Solved: Re: How does ISE assign an IP address to endpoints in SD-Access

googleboy · ‎07-21-2021

Hi,

Consider this scenario: Joe connected his laptop to an ethernet port on the edge node switch in his corporate network. He had to authenticate using the supplicant installed on his laptop. So he entered his username and password. He got access to the network and was assigned and IP address in VLAN 100 and an SGT tag. Assume that 802.1x was used for authentication then consider the following questions.

1) How did Joe communicate with the edge node switch (the authenticator) without and IP address before he was assigned an IP address?

2) How did ISE (the authentication server) chose to give Joe an IP address in VLAN 100? What was the role of the DHCP server here? Was there any DHCP packet exchanges between Joe's laptop and the DHCP server?

Thanks

Mike.Cifelli · ‎07-21-2021

1) How did Joe communicate with the edge node switch (the authenticator) without and IP address before he was assigned an IP address?

-Joe's client will use EAPOL to initiate the onboarding process. EAPOL will be used between the client supplicant and the switch, RADIUS is then used between the authenticator (switch) and the authentication server (ISE). See the following:

Wired 802.1X Deployment Guide - Cisco

2) How did ISE (the authentication server) chose to give Joe an IP address in VLAN 100? What was the role of the DHCP server here? Was there any DHCP packet exchanges between Joe's laptop and the DHCP server?

-The ISE Radius Policies. Inside these policies there are conditions that you configure to match onboarding for clients that you wish to steer into vlan 100. The authorization profiles are essentially the results that you assign to clients that match your conditions. Inside the authz profile you configure items such as the vlan.

See here for more info: Cisco ISE & NAC Resources - Cisco Community

View solution in original post

Mike.Cifelli · ‎07-21-2021

1) How did Joe communicate with the edge node switch (the authenticator) without and IP address before he was assigned an IP address?

-Joe's client will use EAPOL to initiate the onboarding process. EAPOL will be used between the client supplicant and the switch, RADIUS is then used between the authenticator (switch) and the authentication server (ISE). See the following:

Wired 802.1X Deployment Guide - Cisco

2) How did ISE (the authentication server) chose to give Joe an IP address in VLAN 100? What was the role of the DHCP server here? Was there any DHCP packet exchanges between Joe's laptop and the DHCP server?

-The ISE Radius Policies. Inside these policies there are conditions that you configure to match onboarding for clients that you wish to steer into vlan 100. The authorization profiles are essentially the results that you assign to clients that match your conditions. Inside the authz profile you configure items such as the vlan.
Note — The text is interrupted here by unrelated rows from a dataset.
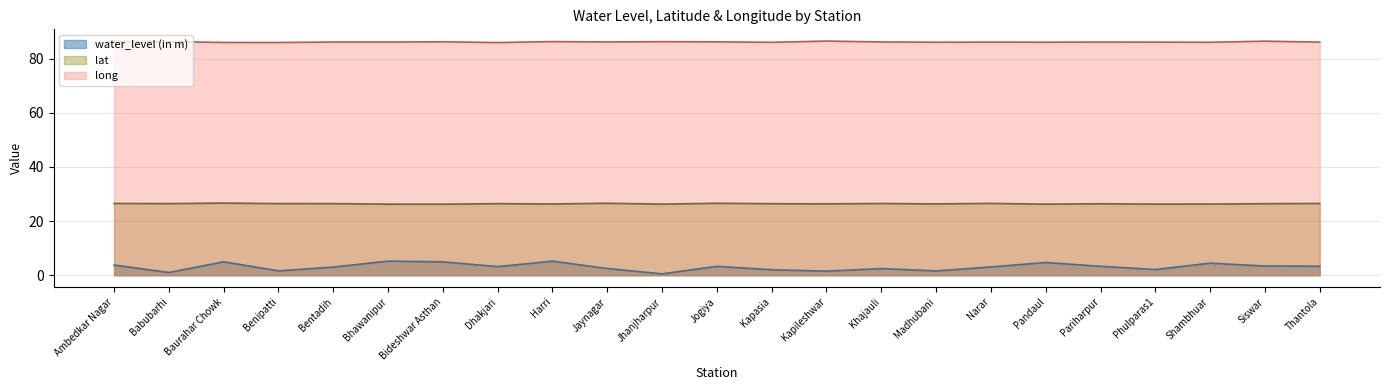

What is the smallest value displayed?

0.5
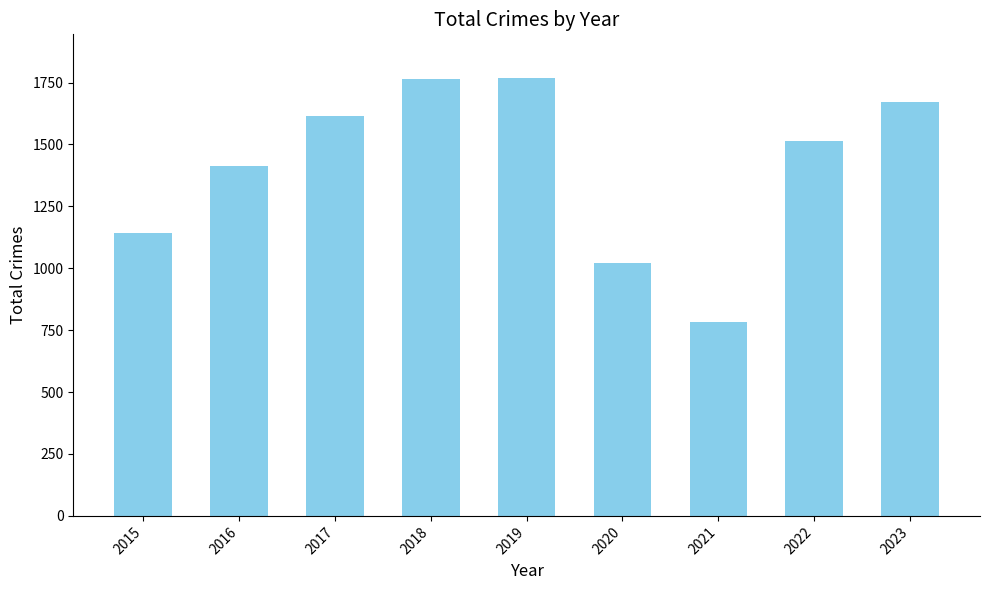

Are the bars horizontal?

No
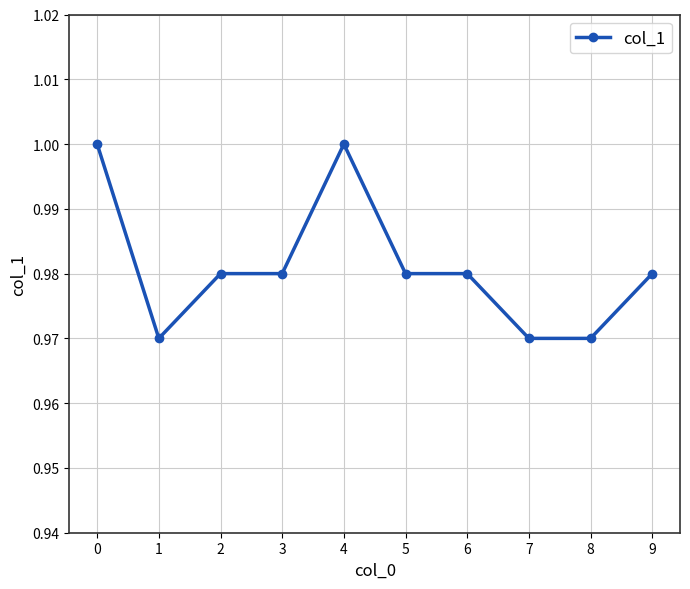

What is the sum of all values?

9.8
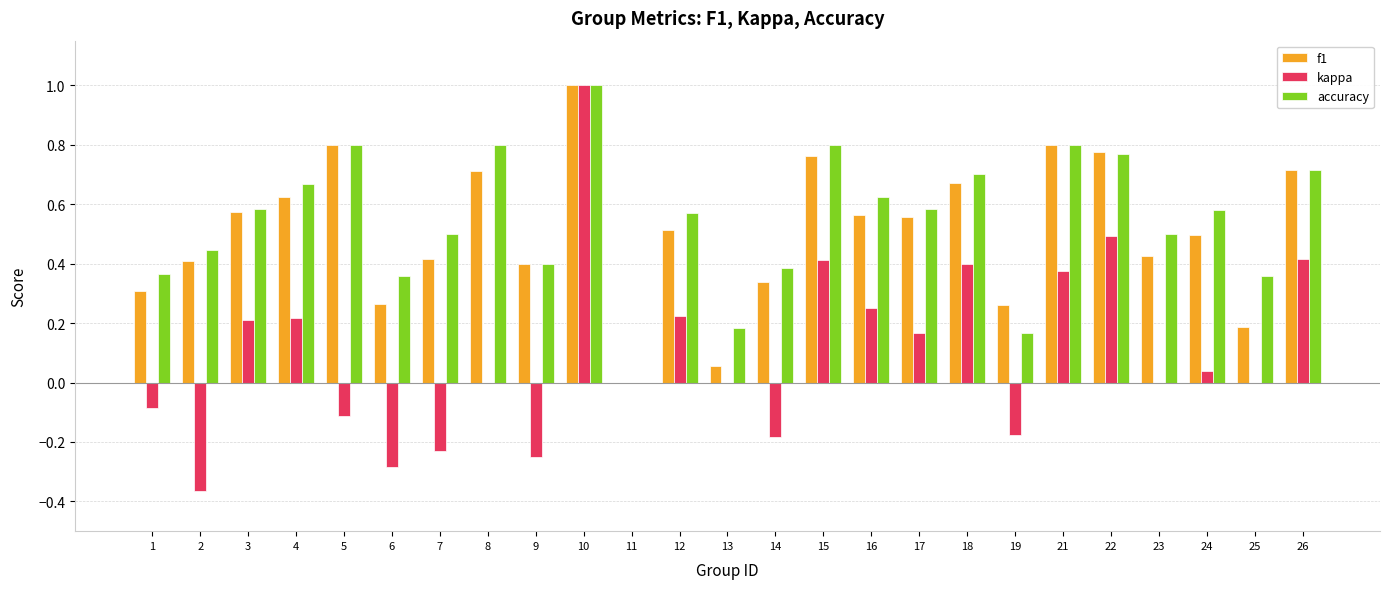

What is the sum of all f1 values?

12.6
See here for more info: Cisco ISE & NAC Resources - Cisco Community

googleboy · ‎07-21-2021

Thanks @Mike.Cifelli. But you did not explain if any DHCP packet exchange took place or not. I assume that the edge node switch (after receiving authorization information for Joe from ISE) will relay the DHCP request packet from Joe's laptop to the DHCP server. The DHCP server will then assign the client an IP address from the VLAN 100 pool. Is that correct?

Thanks

Mike.Cifelli · ‎07-21-2021

Thanks @Mike.Cifelli. But you did not explain if any DHCP packet exchange took place or not. I assume that the edge node switch (after receiving authorization information for Joe from ISE) will relay the DHCP request packet from Joe's laptop to the DHCP server. The DHCP server will then assign the client an IP address from the VLAN 100 pool. Is that correct?

-From a high level, yes. Using DNAC you will still assign your typical IP helper that will get deployed to your ENs.